▸ Görev Tanımı
Alıntı metinde "Ne yapsın" ifadesinin hemen ardından terzinin durumu için sıralanan koşulların tamamını yazınız.

▸ Alıntı Metin
-=-=-

Devlet büyük bir aile, toplumun en küçük parçasıyla devletin büyük bir aile olmasını görüp uygulamaya sokmak olağanüstü bir yetenek istemiyor. İnsanların ekonomik yaşamlarını anlamsız boşa geçen hayatlarını kavramak derin bir uzmanlık da istemiyor.

Hanım kaynak yaparken yanan pantolonuma yama yaptırmak için terzi arar. Kimi yapamam, kimi yapmak istemez. Girdiği son dükkan toparlandım kapatıyorum der. Ne yapsın, kiralar ağır yaşını başını almış göz gitmiş diş bitmiş. Bir de bu adamları basit usulden çıkarıp gelir vergisine sokuluyor. Bir milyonu üstündeyken rakam kendiliğinden yarıya düştü. Sonuna geliniyor. Daha basit çözümler varken. Konuştuğum kişilerin çoğu yılbaşında işyerlerini kapatıyor. Neredeyse moruklaşmış bir sınıf, iş yapsa da yapmasa da fark etmiyor. Köyden geldiler ormandan, odadan borsadan anlamazlar, başkanların ne işe yaradığından da. Hoş anlamamaları daha iyi.

-=-=-

▸ Sağlanan Bilgiler
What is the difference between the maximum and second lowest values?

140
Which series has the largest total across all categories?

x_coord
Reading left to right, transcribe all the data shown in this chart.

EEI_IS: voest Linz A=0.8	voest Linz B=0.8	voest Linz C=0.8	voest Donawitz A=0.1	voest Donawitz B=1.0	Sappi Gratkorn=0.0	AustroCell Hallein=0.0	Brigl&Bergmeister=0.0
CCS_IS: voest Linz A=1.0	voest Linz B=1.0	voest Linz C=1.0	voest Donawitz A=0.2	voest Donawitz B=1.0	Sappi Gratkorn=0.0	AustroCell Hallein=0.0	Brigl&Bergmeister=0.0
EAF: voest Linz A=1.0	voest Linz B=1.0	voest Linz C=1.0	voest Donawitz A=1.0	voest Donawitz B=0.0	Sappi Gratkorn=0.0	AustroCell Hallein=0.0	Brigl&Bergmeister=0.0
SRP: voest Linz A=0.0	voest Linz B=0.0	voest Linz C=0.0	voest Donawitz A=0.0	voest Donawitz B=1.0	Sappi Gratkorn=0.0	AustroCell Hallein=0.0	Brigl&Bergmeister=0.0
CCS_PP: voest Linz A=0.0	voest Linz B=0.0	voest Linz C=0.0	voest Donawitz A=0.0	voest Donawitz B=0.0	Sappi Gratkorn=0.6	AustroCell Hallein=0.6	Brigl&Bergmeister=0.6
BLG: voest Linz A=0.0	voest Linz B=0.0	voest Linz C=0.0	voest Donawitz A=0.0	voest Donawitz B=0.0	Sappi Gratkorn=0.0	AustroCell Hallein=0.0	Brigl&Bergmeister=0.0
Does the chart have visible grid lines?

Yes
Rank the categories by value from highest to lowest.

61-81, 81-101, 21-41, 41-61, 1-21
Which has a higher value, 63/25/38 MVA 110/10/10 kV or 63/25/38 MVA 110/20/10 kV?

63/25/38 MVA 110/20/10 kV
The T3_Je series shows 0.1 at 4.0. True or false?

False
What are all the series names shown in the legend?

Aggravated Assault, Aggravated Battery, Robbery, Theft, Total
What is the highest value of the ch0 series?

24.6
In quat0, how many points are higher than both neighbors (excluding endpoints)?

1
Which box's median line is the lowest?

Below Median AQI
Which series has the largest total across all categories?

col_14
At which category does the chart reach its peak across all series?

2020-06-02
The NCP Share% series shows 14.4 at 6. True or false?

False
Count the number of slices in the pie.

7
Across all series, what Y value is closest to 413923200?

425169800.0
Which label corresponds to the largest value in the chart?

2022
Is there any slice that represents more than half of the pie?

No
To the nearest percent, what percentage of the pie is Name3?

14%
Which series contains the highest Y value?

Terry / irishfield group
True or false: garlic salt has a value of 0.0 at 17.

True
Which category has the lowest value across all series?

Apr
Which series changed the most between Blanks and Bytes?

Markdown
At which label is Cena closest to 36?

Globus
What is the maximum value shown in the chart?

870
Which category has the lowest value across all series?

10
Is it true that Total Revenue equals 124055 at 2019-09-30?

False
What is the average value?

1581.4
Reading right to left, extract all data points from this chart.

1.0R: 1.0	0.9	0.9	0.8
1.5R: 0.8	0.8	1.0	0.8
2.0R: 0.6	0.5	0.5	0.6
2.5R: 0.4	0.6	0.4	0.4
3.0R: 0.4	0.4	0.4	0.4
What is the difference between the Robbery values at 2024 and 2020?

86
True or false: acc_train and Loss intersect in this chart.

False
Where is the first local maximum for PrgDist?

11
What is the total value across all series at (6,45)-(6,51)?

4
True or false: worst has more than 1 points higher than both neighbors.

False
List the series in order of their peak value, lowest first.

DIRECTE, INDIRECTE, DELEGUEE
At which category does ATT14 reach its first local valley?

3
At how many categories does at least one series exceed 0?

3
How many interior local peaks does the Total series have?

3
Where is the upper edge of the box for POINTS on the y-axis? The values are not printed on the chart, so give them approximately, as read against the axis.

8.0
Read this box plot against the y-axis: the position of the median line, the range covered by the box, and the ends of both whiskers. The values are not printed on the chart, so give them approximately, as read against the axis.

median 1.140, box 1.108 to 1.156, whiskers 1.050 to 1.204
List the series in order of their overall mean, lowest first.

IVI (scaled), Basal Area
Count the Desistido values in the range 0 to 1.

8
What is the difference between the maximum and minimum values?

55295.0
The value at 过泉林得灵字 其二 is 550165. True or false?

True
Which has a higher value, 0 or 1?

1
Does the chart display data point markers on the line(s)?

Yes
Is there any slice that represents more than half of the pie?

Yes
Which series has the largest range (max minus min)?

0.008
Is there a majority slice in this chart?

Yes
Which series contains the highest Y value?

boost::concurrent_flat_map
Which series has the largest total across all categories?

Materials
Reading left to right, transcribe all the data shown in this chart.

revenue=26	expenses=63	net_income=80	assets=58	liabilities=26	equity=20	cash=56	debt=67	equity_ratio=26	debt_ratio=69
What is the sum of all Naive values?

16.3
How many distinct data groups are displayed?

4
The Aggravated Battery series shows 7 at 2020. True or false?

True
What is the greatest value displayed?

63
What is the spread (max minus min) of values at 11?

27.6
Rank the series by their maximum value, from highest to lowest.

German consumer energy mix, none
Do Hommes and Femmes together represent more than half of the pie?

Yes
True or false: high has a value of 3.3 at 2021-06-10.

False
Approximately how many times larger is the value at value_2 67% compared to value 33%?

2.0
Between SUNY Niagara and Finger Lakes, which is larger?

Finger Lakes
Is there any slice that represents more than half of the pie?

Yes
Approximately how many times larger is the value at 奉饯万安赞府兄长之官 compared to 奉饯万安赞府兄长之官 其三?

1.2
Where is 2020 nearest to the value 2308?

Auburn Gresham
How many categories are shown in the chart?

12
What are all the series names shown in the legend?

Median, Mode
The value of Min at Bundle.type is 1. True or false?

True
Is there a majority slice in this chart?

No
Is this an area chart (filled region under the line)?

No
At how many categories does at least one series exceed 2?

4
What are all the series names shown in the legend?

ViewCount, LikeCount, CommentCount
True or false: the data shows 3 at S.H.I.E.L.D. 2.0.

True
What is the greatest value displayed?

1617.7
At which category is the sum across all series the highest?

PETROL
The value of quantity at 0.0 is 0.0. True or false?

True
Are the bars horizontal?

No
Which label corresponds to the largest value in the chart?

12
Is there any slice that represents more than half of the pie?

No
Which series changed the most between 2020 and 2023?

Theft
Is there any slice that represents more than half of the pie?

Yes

-=-=-

▸ Yanıt Alanı
- Kiralar ağır
- Yaşını başını almış
- Göz gitmiş
- Diş bitmiş